While this study has made commendable advancements, it is important to address a few noteworthy considerations. Firstly, regarding the distribution of the dataset, we acknowledge that there are certain limitations in terms of data samples within high- and low-concentration ranges. In our application of the model to the Taihu Lake region, we observed that predictions only for SDD (water transparency) were notably accurate. Therefore, there might be room for improvement in predicting other water quality parameters. This disparity could potentially arise from the distinct characteristics of Dianshan Lake and Taihu Lake, but it has not impeded the model’s practical applicability across different regions.

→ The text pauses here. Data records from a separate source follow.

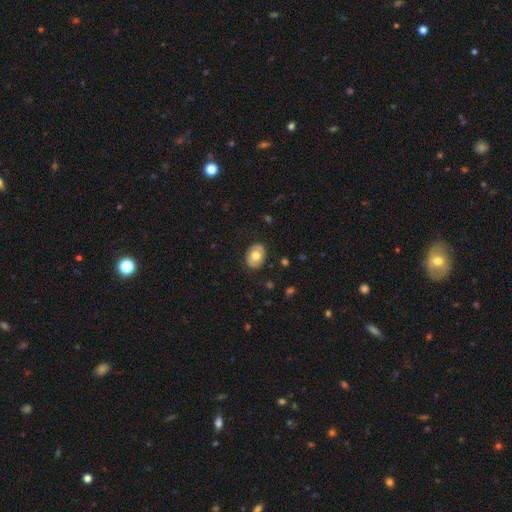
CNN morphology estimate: Smooth or featured? Predicted: smooth (p=0.65). How rounded? Predicted: in between (p=0.65). Merging? Predicted: none (p=0.85).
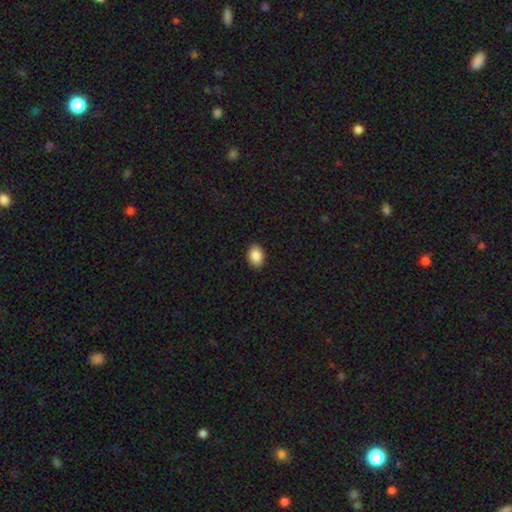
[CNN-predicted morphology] smooth 88%, star or artifact 7%, featured or disk 4%. Down the decision tree: how rounded — in between (79%); merging — none (90%).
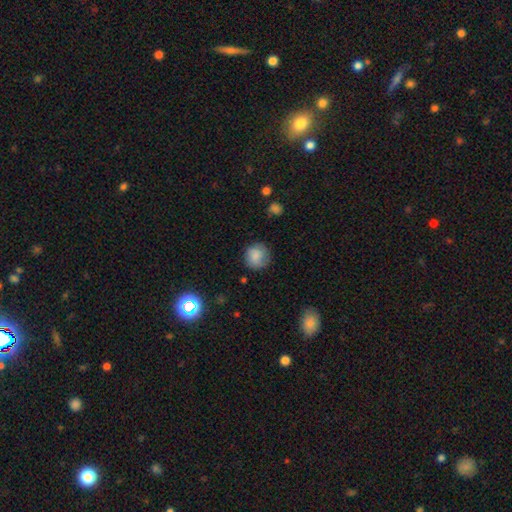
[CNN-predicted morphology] Smooth or featured: smooth — 81% (featured or disk — 10%)
How rounded: round — 89% (in between — 10%)
Merging: none — 77% (minor disturbance — 16%)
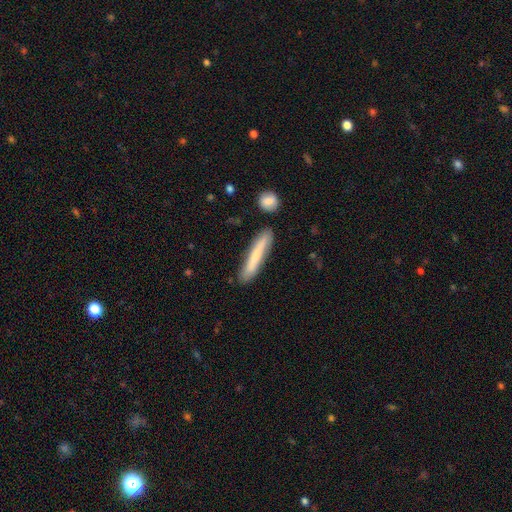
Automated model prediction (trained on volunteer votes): A smooth galaxy with no disk features (71%) that is cigar-shaped (93%). Merging: none (82%).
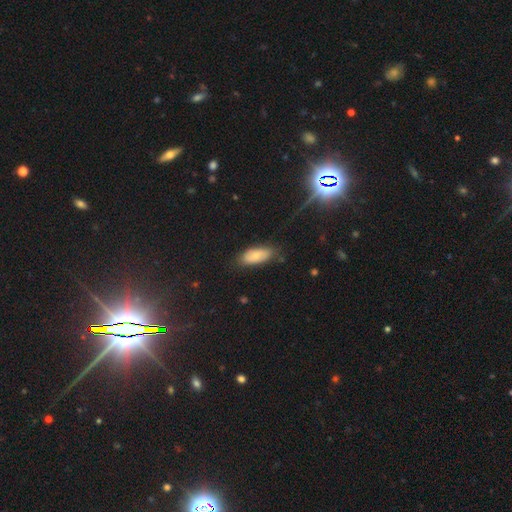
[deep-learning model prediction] Smooth or featured?
  - smooth: 74% *
  - featured or disk: 19%
  - star or artifact: 8%
How rounded?
  - in between: 85% *
  - cigar-shaped: 12%
  - round: 3%
Merging?
  - none: 74% *
  - minor disturbance: 19%
  - major disturbance: 5%
  - merger: 2%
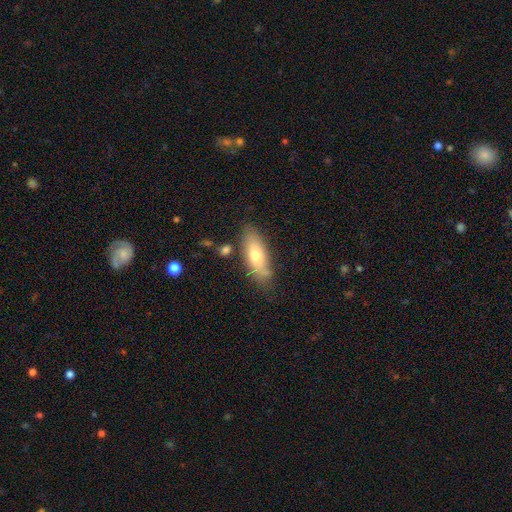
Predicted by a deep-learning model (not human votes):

Secondly, when machine learning is used for prediction, the precision of measured parameter concentrations can significantly impact the model’s performance, as evident in the prediction of TP and SDD. Since TP concentrations are typically quite low, often below 0.1 mg/L, and our actual measurements are controlled only up to 0.001 mg/L, this results in multiple identical TP concentration values in the measured data. This accuracy issue leads to a situation where a specific TP concentration may correspond to multiple different reflectance spectral data, increasing the difficulty for the model to distinguish similar values and, consequently, resulting in poorer model performance. The same holds true for SDD. Future work could consider improving measurement precision based on the concentration distribution of measured water quality parameters to enhance model performance. Finally, we employed a time window of five days to synchronize the measured and satellite data. It is acknowledged that changes within the water body could transpire during this period, and future research could contemplate the integration of additional observational data to expand the dataset’s scope.

5. Conclusions

This study utilized satellite data and in situ measurements to determine the optimal models for Chl-a, COD_Mn, DO, SDD, TN, and TP from four machine learning models (RF, SVR, XGBoost, and CatBoost), which were identified as CatBoost, CatBoost, XGBoost, XGBoost, RF, and CatBoost, respectively. The applicability of these models was validated using data from Taihu Lake. These models were then applied to Sentinel-2 imagery from 2017 to 2023 to obtain the spatiotemporal distribution of water quality parameters in Dianshan Lake. Image inversion results indicated that the overall distribution of water quality parameters in the study area was uneven, with significant spatial variation, relatively minor interannual differences, and significant seasonal patterns. Further analysis revealed that the spatiotemporal variation of water quality parameters was influenced by climatic factors such as temperature and precipitation, as well as human activities including agriculture and industry. The results of this study indicate that constructing models using multispectral satellite image reflectance and in situ water quality parameter sampling data is effective. Furthermore, in the future, model enhancement can be further achieved by improving the precision of in situ data, reducing the data time window, such as utilizing multisource satellite data, and implementing other methods. In conclusion, our study demonstrates advantages in methodology, data processing, and practical implementation. It provides valuable practical experience for the accurate monitoring of water quality parameters in small water bodies using satellite data and offers essential data support for local water resource management and environmental protection.